Data visualization images:
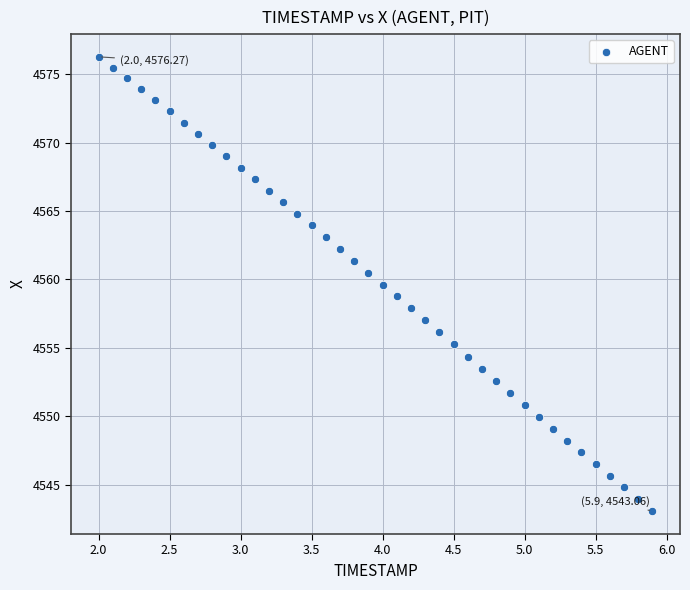

What is the range of X values (max minus min)?

3.9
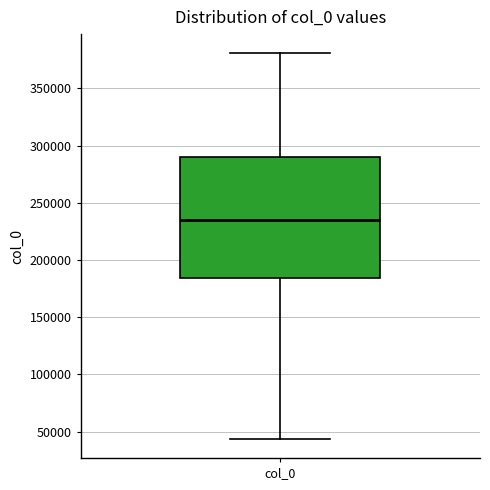

Where is the upper edge of the box for col_0 on the y-axis? The values are not printed on the chart, so give them approximately, as read against the axis.

290000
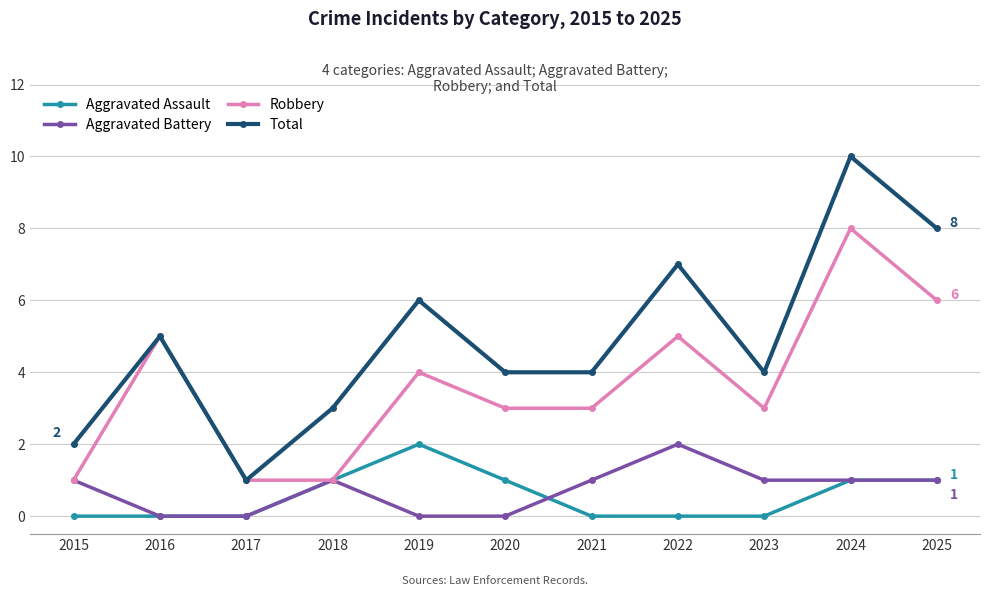

True or false: Aggravated Assault and Aggravated Battery cross at least once.

True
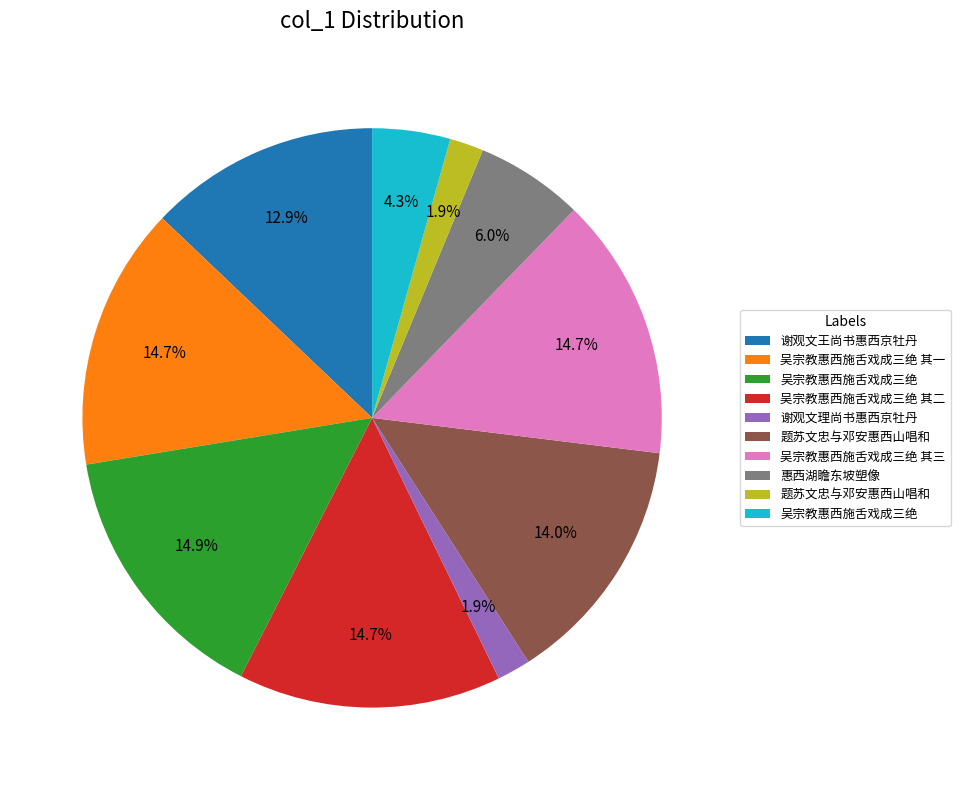

Is there a majority slice in this chart?

No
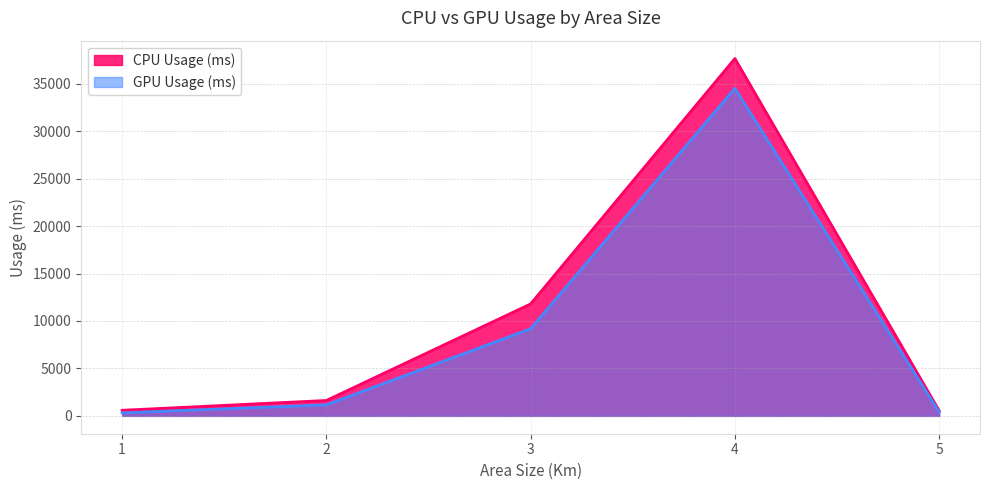

At which category is the sum across all series the highest?

4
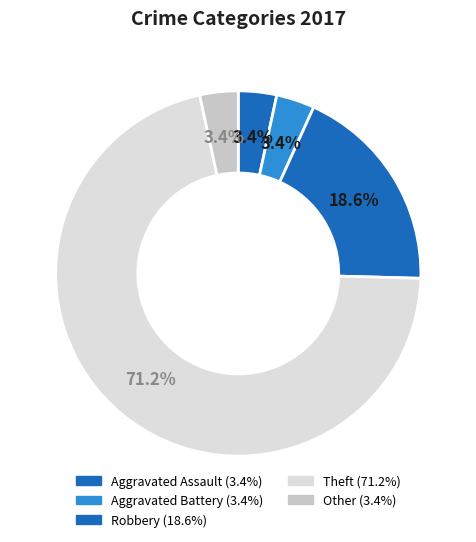

To the nearest percent, what is the average slice percentage?

20%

Aim of the exercise: Copy out every record above word for word, leaving out the pictures.

Exercise response:
What is the range of X values (max minus min)?

3.9

Where is the upper edge of the box for col_0 on the y-axis? The values are not printed on the chart, so give them approximately, as read against the axis.

290000

True or false: Aggravated Assault and Aggravated Battery cross at least once.

True

Is there a majority slice in this chart?

No

At which category is the sum across all series the highest?

4

To the nearest percent, what is the average slice percentage?

20%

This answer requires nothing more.